Screen time continues to worry Australian parents and guardians, with research showing it’s a top concern followed by cyberbullying.
A major survey published in February this year found 42% of parents reported too much unproductive screen time as one of their main concerns for children. Worryingly, one third of parents said unproductive screen time had worsened over the past twelve months.
When asked about areas school leaders would like to learn more, online safety was the most popular topic (63%). Just over one third of families also share this interest and concern highlighting that more understanding and education is needed in this critical area.
As the school year comes to a close and the holidays offer a time for kids to relax and explore online, experts are calling for greater awareness of online safety, particularly when it comes to parents talking to their kids about this important topic.
However, encouraging kids to think critically about the information they encounter is easier said than done.
Liz Hegarty, Global Teen Safety Policy Manager at Discord, which since being launched in 2015 has become one of the most popular platforms among Gen Z and teens.
Prior to joining Discord, Hegarty was Legislative Director at Common Sense Media, a leading U.S. nonprofit organisation focused on helping parents and kids thrive in a world of media and technology. While at Common Sense Media, Hegarty helped advance public policy efforts related to children’s online safety and privacy.
“We believe platforms have the responsibility to keep their users safe, which is why safety is our top priority, woven into every aspect of our product and policies,” Hegarty told The Educator.
“Discord’s multi-faceted approach to teen safety includes resources for guardians and educators about the tools and controls to support themselves or their teens in creating a Discord experience that is right for them.”
Creating a friendly and safe online environment for teens
Hegarty said Discord continues to update and expand its child safety policies and deepen its investment in teen safety in 2023. An example of this was seen in October this year when Discord launched Teen Safety Assist, which comprises a new series of features, including multiple safety alerts and sensitive content filters default-enabled for teen users.
Three months prior, in July 2023, Discord launched Family Center to support families in creating a collaborative approach to digital wellbeing, keeping parents informed while maintaining teen autonomy.
“Teens deserve to have a safe, welcoming space to explore their interests, connect with others, and find a place to belong,” she said. “Forty percent of the app’s Gen Z users say they use it to connect with friend groups and communities as it provides them with a friendly environment for them and their peers.”
Hegarty said open communication is key for keeping teens safe online, especially as parents work to maintain their teens’ autonomy.
“It’s important to create a dialogue between parents and younger users on how to navigate the internet safely, smartly, and securely,” she said.
“Parents can learn more about Discord’s safety settings here and via a third-party guide here.
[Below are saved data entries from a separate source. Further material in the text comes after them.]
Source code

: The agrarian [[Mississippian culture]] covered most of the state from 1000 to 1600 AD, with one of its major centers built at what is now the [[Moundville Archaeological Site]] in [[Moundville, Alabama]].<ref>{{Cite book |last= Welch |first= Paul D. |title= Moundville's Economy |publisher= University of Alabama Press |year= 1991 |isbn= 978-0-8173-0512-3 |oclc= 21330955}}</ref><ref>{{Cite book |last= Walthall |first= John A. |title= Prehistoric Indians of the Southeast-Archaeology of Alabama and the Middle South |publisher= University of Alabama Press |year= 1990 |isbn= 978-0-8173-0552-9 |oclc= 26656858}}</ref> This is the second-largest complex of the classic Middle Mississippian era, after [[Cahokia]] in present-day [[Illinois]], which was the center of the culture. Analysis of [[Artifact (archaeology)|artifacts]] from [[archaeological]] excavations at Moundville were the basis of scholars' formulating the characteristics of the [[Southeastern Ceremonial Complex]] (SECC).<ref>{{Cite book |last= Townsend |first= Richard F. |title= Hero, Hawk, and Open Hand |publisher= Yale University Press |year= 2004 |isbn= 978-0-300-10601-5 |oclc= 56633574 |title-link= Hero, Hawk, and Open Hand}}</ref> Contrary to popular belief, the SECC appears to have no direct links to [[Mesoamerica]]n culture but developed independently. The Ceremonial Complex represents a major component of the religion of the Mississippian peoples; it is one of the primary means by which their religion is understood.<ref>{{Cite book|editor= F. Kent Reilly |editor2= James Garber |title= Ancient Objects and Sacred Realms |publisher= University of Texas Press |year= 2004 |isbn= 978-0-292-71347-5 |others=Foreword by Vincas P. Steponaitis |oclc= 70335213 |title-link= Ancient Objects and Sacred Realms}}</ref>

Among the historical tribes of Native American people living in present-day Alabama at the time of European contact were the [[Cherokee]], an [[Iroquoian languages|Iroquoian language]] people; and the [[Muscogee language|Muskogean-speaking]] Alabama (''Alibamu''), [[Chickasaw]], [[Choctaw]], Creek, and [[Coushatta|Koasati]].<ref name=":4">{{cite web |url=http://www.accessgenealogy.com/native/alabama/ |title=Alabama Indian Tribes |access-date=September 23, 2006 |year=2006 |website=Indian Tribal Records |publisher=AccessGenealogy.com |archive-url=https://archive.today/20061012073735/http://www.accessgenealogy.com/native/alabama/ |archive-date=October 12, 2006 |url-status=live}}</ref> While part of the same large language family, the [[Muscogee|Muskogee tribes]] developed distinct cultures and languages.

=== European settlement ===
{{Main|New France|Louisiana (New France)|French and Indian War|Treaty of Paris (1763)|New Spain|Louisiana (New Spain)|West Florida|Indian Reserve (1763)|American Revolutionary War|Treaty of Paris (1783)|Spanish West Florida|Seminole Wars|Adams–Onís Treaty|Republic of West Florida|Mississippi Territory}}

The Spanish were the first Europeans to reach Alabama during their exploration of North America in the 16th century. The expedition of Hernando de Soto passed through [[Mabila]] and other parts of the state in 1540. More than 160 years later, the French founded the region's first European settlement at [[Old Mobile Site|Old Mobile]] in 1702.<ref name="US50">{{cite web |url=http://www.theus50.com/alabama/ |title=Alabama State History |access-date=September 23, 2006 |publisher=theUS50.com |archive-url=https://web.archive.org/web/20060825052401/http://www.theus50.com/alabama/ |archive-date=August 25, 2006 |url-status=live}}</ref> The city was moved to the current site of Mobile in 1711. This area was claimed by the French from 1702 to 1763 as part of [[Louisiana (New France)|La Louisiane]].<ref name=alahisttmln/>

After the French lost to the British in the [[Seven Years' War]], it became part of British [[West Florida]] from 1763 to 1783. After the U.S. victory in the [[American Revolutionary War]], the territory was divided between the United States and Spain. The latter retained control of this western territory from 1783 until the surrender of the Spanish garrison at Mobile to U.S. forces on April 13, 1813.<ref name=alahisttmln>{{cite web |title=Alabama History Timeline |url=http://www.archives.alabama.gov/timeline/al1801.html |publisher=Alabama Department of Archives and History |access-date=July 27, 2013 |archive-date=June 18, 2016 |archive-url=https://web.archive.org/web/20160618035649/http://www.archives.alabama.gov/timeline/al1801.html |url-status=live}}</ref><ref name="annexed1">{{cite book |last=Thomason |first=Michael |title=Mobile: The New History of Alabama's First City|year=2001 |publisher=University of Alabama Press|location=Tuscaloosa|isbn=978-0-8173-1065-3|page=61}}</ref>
If teens encounter a violation of our Community Guidelines, we encourage them to submit an in-app report of the behaviour by following the instructions on our website.”
Getting the online safety conversation started
When it comes to advice for parents, caregivers and guardians on starting a conversation about better digital health and safe online practices, Hegarty said parental tools are most effective when used with transparency.
“This can help to start healthy conversations between parents and teens about their online behaviour, and we hope that initiatives like Family Center on Discord can help begin and/or continue these important conversations,” she said.
“Conversations about digital health must encourage teens to think critically about their behaviour online.”
Parents and carers should also let teens know that the same rules apply online as offline, and encourage open conversation about the content they see and share online, Hegarty said.
“Additionally, we encourage guardians and educators to try Discord to understand how it works from the inside, making it easier to talk to teens about staying safe online.”
Discord as an educational resource
Hegarty said Discord has made it easier for students to find and spend time with their classmates outside of the classroom through the app’s voice and video call functions as well as other specific use cases.
“Whether they’re collaborating on a project in a newly-created study server, or taking a break from reading to get a few games in with friends, it’s all happening on Discord thanks to our amazing third-party developers,” she said.
“For example, Jamspace Whiteboard is an Activity developed by Discord that can be launched within a Voice channel or DM call, directly within Discord by clicking the Rocket Ship button.”
Hegarty said having a digital whiteboard can be a great way for young people to collaboratively study with their classmates and friends.
“Post sticky notes and move them around a flow chart, collaborate on a maths problem, sketch out a prototype, point to a specific area of text, mark the best one with a star, and so much more.”